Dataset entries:
::::

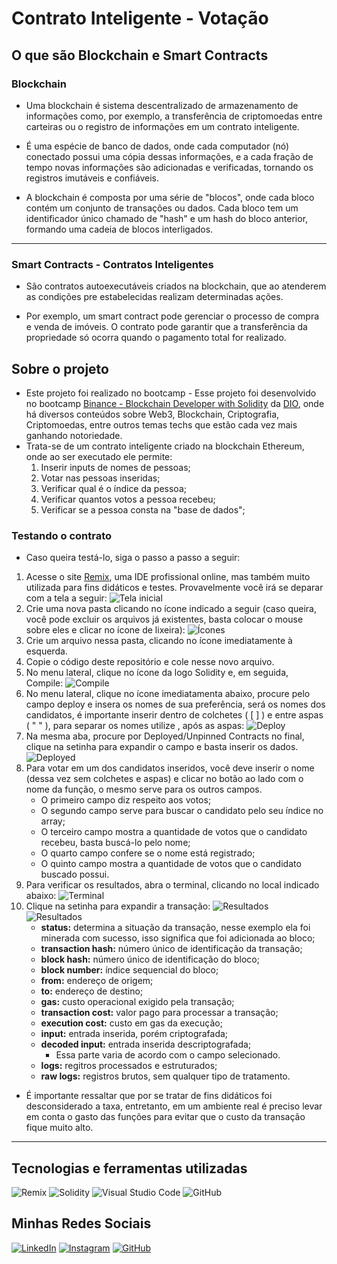 # Contrato Inteligente - Votação

## O que são Blockchain e Smart Contracts 

### Blockchain

- Uma blockchain é sistema descentralizado de armazenamento de informações como, por exemplo, a transferência de criptomoedas entre carteiras ou o registro de informações em um contrato inteligente. 

- É uma espécie de banco de dados, onde cada computador (nó) conectado possui uma cópia dessas informações, e a cada fração de tempo novas informações são adicionadas e verificadas, tornando os registros imutáveis e confiáveis.

- A blockchain é composta por uma série de "blocos", onde cada bloco contém um conjunto de transações ou dados. Cada bloco tem um identificador único chamado de "hash" e um hash do bloco anterior, formando uma cadeia de blocos interligados.

---

### Smart Contracts - Contratos Inteligentes

- São contratos autoexecutáveis criados na blockchain, que ao atenderem as condições pre estabelecidas realizam determinadas ações.

- Por exemplo, um smart contract pode gerenciar o processo de compra e venda de imóveis. O contrato pode garantir que a transferência da propriedade só ocorra quando o pagamento total for realizado.

## Sobre o projeto

- Este projeto foi realizado no bootcamp - Esse projeto foi desenvolvido no bootcamp [Binance - Blockchain Developer with Solidity](https://www.dio.me/bootcamp/coding-the-future-blockchain-developer-with-solidity) da [DIO](https://www.dio.me/), onde há diversos conteúdos sobre Web3, Blockchain, Criptografia, Criptomoedas, entre outros temas techs que estão cada vez mais ganhando notoriedade.
- Trata-se de um contrato inteligente criado na blockchain Ethereum, onde ao ser executado ele permite:
    1. Inserir inputs de nomes de pessoas;
    2. Votar nas pessoas inseridas;
    3. Verificar qual é o índice da pessoa;
    4. Verificar quantos votos a pessoa recebeu;
    5. Verificar se a pessoa consta na "base de dados";

### Testando o contrato
- Caso queira testá-lo, siga o passo a passo a seguir:
1. Acesse o site [Remix](https://remix.ethereum.org/), uma IDE profissional online, mas também muito utilizada para fins didáticos e testes. Provavelmente você irá se deparar com a tela a seguir: 
    ![Tela inicial](assets/Smart%20Contract%20DIO%20-%201.png)
2. Crie uma nova pasta clicando no ícone indicado a seguir (caso queira, você pode excluir os arquivos já existentes, basta colocar o mouse sobre eles e clicar no ícone de lixeira):
    ![Ícones](assets/Smart%20Contract%20DIO%20-%202.png)
3. Crie um arquivo nessa pasta, clicando no ícone imediatamente à esquerda.
4. Copie o código deste repositório e cole nesse novo arquivo.
5. No menu lateral, clique no ícone da logo Solidity e, em seguida, Compile:
    ![Compile](assets/Smart%20Contract%20DIO%20-%203.png)
6. No menu lateral, clique no ícone imediatamenta abaixo, procure pelo campo deploy e insera os nomes de sua preferência, será os nomes dos candidatos, é importante inserir dentro de colchetes ( [ ] ) e entre aspas ( " " ), para separar os nomes utilize , após as aspas:
    ![Deploy](assets/Smart%20Contract%20DIO%20-%204.png)
7. Na mesma aba, procure por Deployed/Unpinned Contracts no final, clique na setinha para expandir o campo e basta inserir os dados. 
    ![Deployed](assets/Smart%20Contract%20DIO%20-%205.png)
8. Para votar em um dos candidatos inseridos, você deve inserir o nome (dessa vez sem colchetes e aspas) e clicar no botão ao lado com o nome da função, o mesmo serve para os outros campos.
    -  O primeiro campo diz respeito aos votos;
    - O segundo campo serve para buscar o candidato pelo seu índice no array;
    - O terceiro campo mostra a quantidade de votos que o candidato recebeu, basta buscá-lo pelo nome;
    - O quarto campo confere se o nome está registrado;
    - O quinto campo mostra a quantidade de votos que o candidato buscado possui.
9. Para verificar os resultados, abra o terminal, clicando no local indicado abaixo:
    ![Terminal](assets/Smart%20Contract%20DIO%20-%206.png)
10. Clique na setinha para expandir a transação:
    ![Resultados](assets/Smart%20Contract%20DIO%20-%207.png)
    ![Resultados](assets/Smart%20Contract%20DIO%20-%208.png)
    - **status:** determina a situação da transação, nesse exemplo ela foi minerada com sucesso, isso significa que foi adicionada ao bloco;
    - **transaction hash:** número único de identificação da transação;
    - **block hash:** número único de identificação do bloco;
    - **block number:** índice sequencial do bloco;
    - **from:** endereço de origem;
    - **to:** endereço de destino;
    - **gas:** custo operacional exigido pela transação;
    - **transaction cost:** valor pago para processar a transação;
    - **execution cost:** custo em gas da execução;
    - **input:** entrada inserida, porém criptografada;
    - **decoded input:** entrada inserida descriptografada;
        - Essa parte varia de acordo com o campo selecionado.
    - **logs:** regitros processados e estruturados;
    - **raw logs:** registros brutos, sem qualquer tipo de tratamento.

- É importante ressaltar que por se tratar de fins didáticos foi desconsiderado a taxa, entretanto, em um ambiente real é preciso levar em conta o gasto das funções para evitar que o custo da transação fique muito alto.

---

## Tecnologias e ferramentas utilizadas
![Remix](https://img.shields.io/badge/remix-%23000.svg?style=for-the-badge&logo=remix&logoColor=white)
![Solidity](https://img.shields.io/badge/Solidity-%23363636.svg?style=for-the-badge&logo=solidity&logoColor=white)
![Visual Studio Code](https://img.shields.io/badge/Visual%20Studio%20Code-0078d7.svg?style=for-the-badge&logo=visual-studio-code&logoColor=white)
![GitHub](https://img.shields.io/badge/github-%23121011.svg?style=for-the-badge&logo=github&logoColor=white)



## Minhas Redes Sociais

[![LinkedIn](https://img.shields.io/badge/LinkedIn-0077B5?style=for-the-badge&logo=linkedin&logoColor=white)](https://www.linkedin.com/in/rasec-silva/)
[![Instagram](https://img.shields.io/badge/-Instagram-%23E4405F?style=for-the-badge&logo=instagram&logoColor=white)](https://www.instagram.com/rasec1921/)
[![GitHub](https://img.shields.io/badge/GitHub-100000?style=for-the-badge&logo=github&logoColor=white)](https://github.com/GitAkzo)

::::

TASK DETAILS:
Given the data above, transcribe exactly the lines from the one containing "- Caso queira" down to the one containing "4. Copie o código", and no others.

ANSWER SPACE:
- Caso queira testá-lo, siga o passo a passo a seguir:
1. Acesse o site [Remix](https://remix.ethereum.org/), uma IDE profissional online, mas também muito utilizada para fins didáticos e testes. Provavelmente você irá se deparar com a tela a seguir: 
    ![Tela inicial](assets/Smart%20Contract%20DIO%20-%201.png)
2. Crie uma nova pasta clicando no ícone indicado a seguir (caso queira, você pode excluir os arquivos já existentes, basta colocar o mouse sobre eles e clicar no ícone de lixeira):
    ![Ícones](assets/Smart%20Contract%20DIO%20-%202.png)
3. Crie um arquivo nessa pasta, clicando no ícone imediatamente à esquerda.
4. Copie o código deste repositório e cole nesse novo arquivo.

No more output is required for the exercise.